▶ Task to complete
Write the lines below, from the line with "order: Diptera" to the line with "scientific name: Viola eriocarpa", both included, as a JSON list of strings with one string per line and no blank lines.

* begin Data for this exercise *

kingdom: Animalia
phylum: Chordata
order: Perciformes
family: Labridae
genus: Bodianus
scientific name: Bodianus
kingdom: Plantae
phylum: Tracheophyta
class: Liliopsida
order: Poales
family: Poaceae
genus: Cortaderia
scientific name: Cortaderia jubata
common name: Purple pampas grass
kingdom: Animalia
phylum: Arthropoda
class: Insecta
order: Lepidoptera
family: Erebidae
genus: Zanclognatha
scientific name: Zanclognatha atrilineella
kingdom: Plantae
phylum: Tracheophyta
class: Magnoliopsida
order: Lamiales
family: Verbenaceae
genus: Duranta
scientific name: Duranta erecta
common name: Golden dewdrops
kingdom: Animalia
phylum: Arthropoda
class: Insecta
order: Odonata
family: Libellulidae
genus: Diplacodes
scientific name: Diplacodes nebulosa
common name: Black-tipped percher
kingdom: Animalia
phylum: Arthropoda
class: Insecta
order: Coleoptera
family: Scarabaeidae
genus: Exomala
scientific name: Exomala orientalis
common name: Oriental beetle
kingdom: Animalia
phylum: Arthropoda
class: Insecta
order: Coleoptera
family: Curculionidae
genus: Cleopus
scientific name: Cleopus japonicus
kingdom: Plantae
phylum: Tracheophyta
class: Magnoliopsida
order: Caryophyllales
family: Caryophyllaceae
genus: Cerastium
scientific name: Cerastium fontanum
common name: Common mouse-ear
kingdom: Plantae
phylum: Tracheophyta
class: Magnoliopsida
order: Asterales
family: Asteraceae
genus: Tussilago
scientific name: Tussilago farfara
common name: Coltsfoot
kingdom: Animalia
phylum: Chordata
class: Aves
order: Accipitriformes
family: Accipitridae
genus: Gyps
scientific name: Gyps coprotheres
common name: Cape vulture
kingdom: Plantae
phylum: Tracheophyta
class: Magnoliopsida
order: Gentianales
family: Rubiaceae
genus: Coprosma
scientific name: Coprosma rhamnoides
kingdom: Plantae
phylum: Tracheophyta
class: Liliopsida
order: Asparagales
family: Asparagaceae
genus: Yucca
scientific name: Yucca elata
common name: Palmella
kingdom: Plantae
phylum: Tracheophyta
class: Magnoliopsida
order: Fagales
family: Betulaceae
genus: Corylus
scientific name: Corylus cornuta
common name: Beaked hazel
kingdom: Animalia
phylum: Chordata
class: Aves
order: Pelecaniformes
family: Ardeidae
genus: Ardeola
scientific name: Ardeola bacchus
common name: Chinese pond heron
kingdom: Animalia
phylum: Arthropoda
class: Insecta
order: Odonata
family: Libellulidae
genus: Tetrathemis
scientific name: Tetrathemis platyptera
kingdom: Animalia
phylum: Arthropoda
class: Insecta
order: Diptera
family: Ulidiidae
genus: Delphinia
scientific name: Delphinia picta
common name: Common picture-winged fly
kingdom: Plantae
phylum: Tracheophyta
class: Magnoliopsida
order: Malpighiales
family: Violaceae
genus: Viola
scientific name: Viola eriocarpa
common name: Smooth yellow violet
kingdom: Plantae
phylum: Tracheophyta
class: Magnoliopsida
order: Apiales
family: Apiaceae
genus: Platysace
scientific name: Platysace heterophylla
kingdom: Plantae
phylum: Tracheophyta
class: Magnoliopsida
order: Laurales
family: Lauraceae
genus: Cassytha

* end Data for this exercise *

▶ Correct response
[
  "order: Diptera",
  "family: Ulidiidae",
  "genus: Delphinia",
  "scientific name: Delphinia picta",
  "common name: Common picture-winged fly",
  "kingdom: Plantae",
  "phylum: Tracheophyta",
  "class: Magnoliopsida",
  "order: Malpighiales",
  "family: Violaceae",
  "genus: Viola",
  "scientific name: Viola eriocarpa"
]